Falls beide Seen jetzt Mist sind, fällt mir auch nichts mehr ein. 
PS: Wird ne Tagestour, also sollte maximal 2 Std von Dortmund entfernt sein.


----------



## Carpdr (21. Oktober 2016)

*AW: Ende Oktober. Fangtipps Veluwe oder Rheederlaag*

Hallo,

 wir waren am letzten Wochenende am zum ersten Mai, mit Boot,  am Veluwemeer . Wir haben alles versucht und haben zig Würfe gemacht, Km geschleppt, etc aber leider hat sich nichts getan.

  Vor Beginn des Fischens trafen wir deutsche Angler, die sagten das der Fisch schon tief (also Fahrrinne) stehen würde. Gemerkt haben wir leider nichts davon ;-)

 Gruß
 Stefan


----------



## Ruhrpott77 (21. Oktober 2016)

*AW: Ende Oktober. Fangtipps Veluwe oder Rheederlaag*



Carpdr schrieb:


> Hallo,
> 
> wir waren am letzten Wochenende am zum ersten Mai, mit Boot,  am Veluwemeer . Wir haben alles versucht und haben zig Würfe gemacht, Km geschleppt, etc aber leider hat sich nichts getan.
> 
> ...



Danke, Stefan. So ging es uns auch im Sommer, bis wir nachmittags ins Drontemeer gewechselt sind.
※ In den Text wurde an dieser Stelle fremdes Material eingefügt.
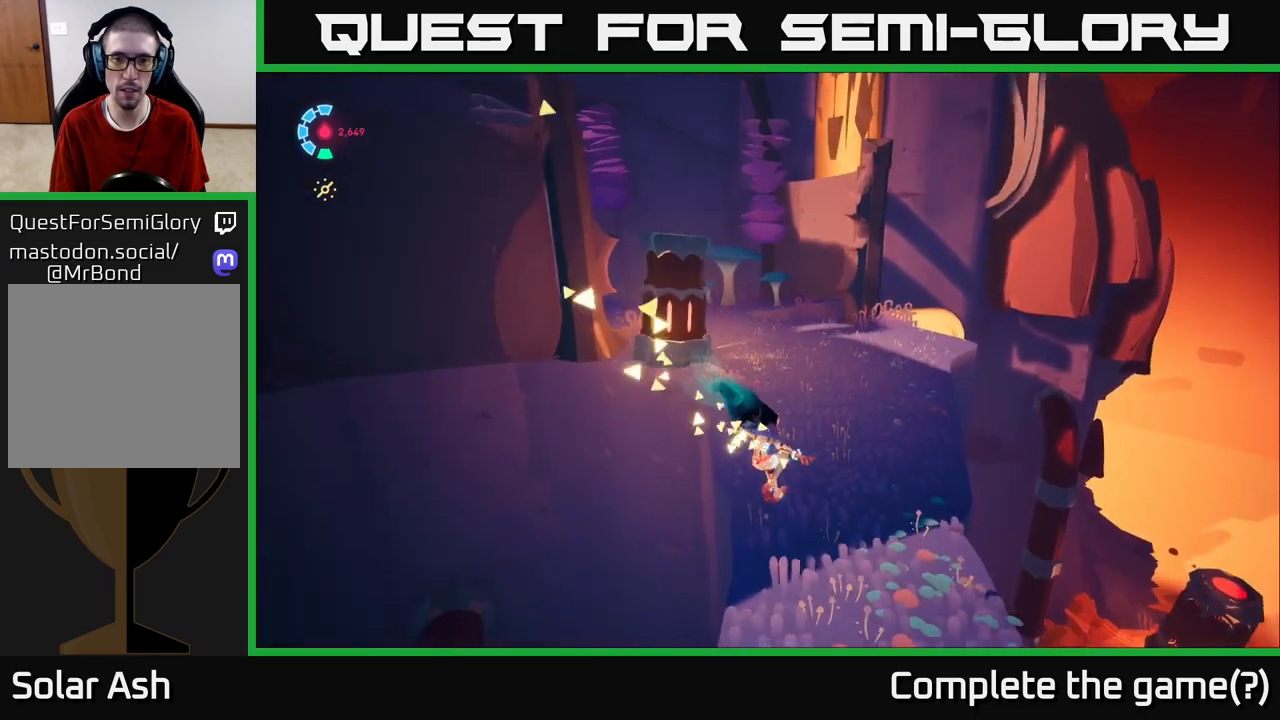
{"buttons": ["L2", "R2"], "left_stick": "up", "right_stick": "center", "events": [[33, "left_stick", "up"], [67, "right_stick", "left"], [167, "right_stick", "up-left"], [183, "L2", "down"], [283, "R2", "down"], [300, "right_stick", "center"]]}
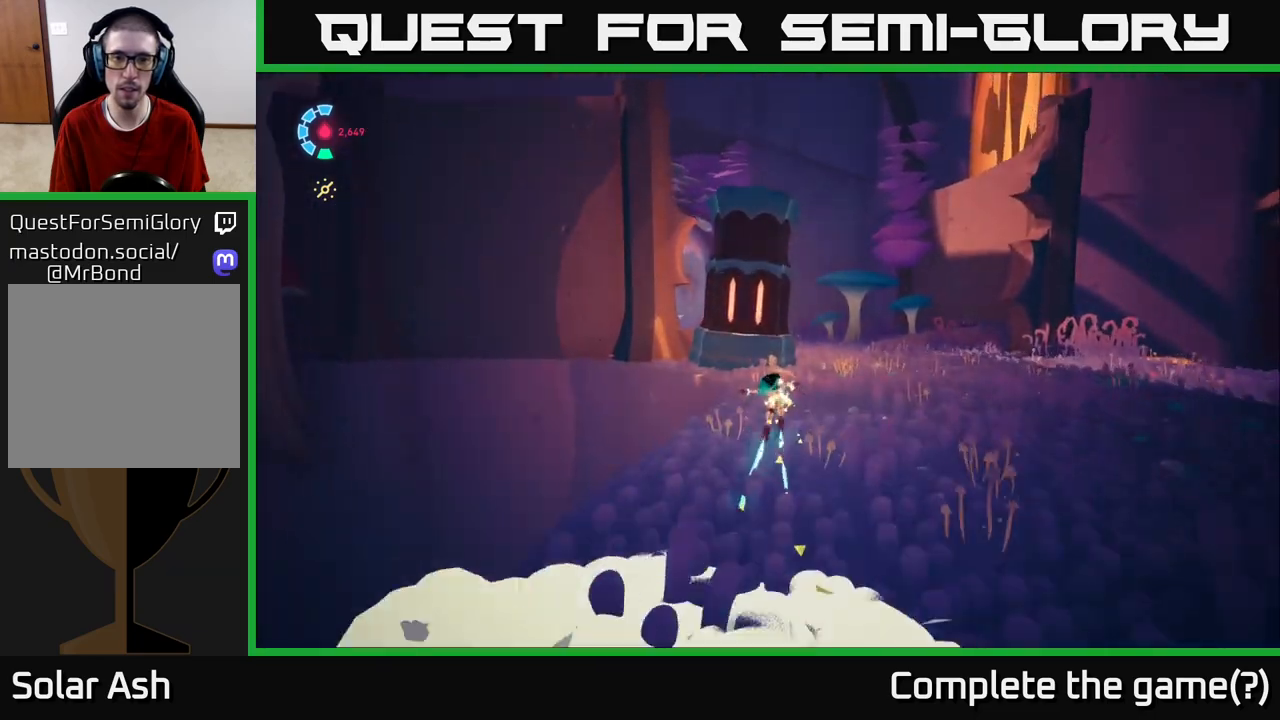
{"buttons": ["L2", "R2"], "left_stick": "up-right", "right_stick": "left", "events": [[167, "left_stick", "up-right"], [283, "right_stick", "left"]]}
Vielleicht lag es aber auch an der Tageszeit...


----------



## Carpdr (21. Oktober 2016)

*AW: Ende Oktober. Fangtipps Veluwe oder Rheederlaag*

Hallo zurück,

 hmm. Wir haben gefischt von ca 07:30 - 16:00 Uhr. Das waren schon einige Stündchen. Ist das Drontermeer wirklich so flach? 

 Hatte irgendwas von höchstens 0,80 cm auf weiten Flächen gelesen.

 Im Veluwemeer hatten wir auf langen Driften um die 2,00 m und in der Fahrrinne teilweise 5 - 6 m.

 Gruß und gutes Gelingen
 Stefan


----------



## Blechinfettseb (21. Oktober 2016)

*AW: Ende Oktober. Fangtipps Veluwe oder Rheederlaag*

War das letzte mal so vor ca 3 Wochen am Veluwermeer. Fische standen nur noch teilweise im Kraut und an den Kanten zum tieferen. Die besseren Fische waren alle auf den "Plateaus" neben der Fahrrinne auf so 4-4,5m zu finden. Auf Grund der hohen Temperaturen waren die Hechte allerdings recht beißfaul und man musste für Kontakte hart kämpfen. Hatte auch viele Nachläufer und paar Schwanzbeißer. (3-4 Fische pro Tag hatte ich allerdings meist im Boot)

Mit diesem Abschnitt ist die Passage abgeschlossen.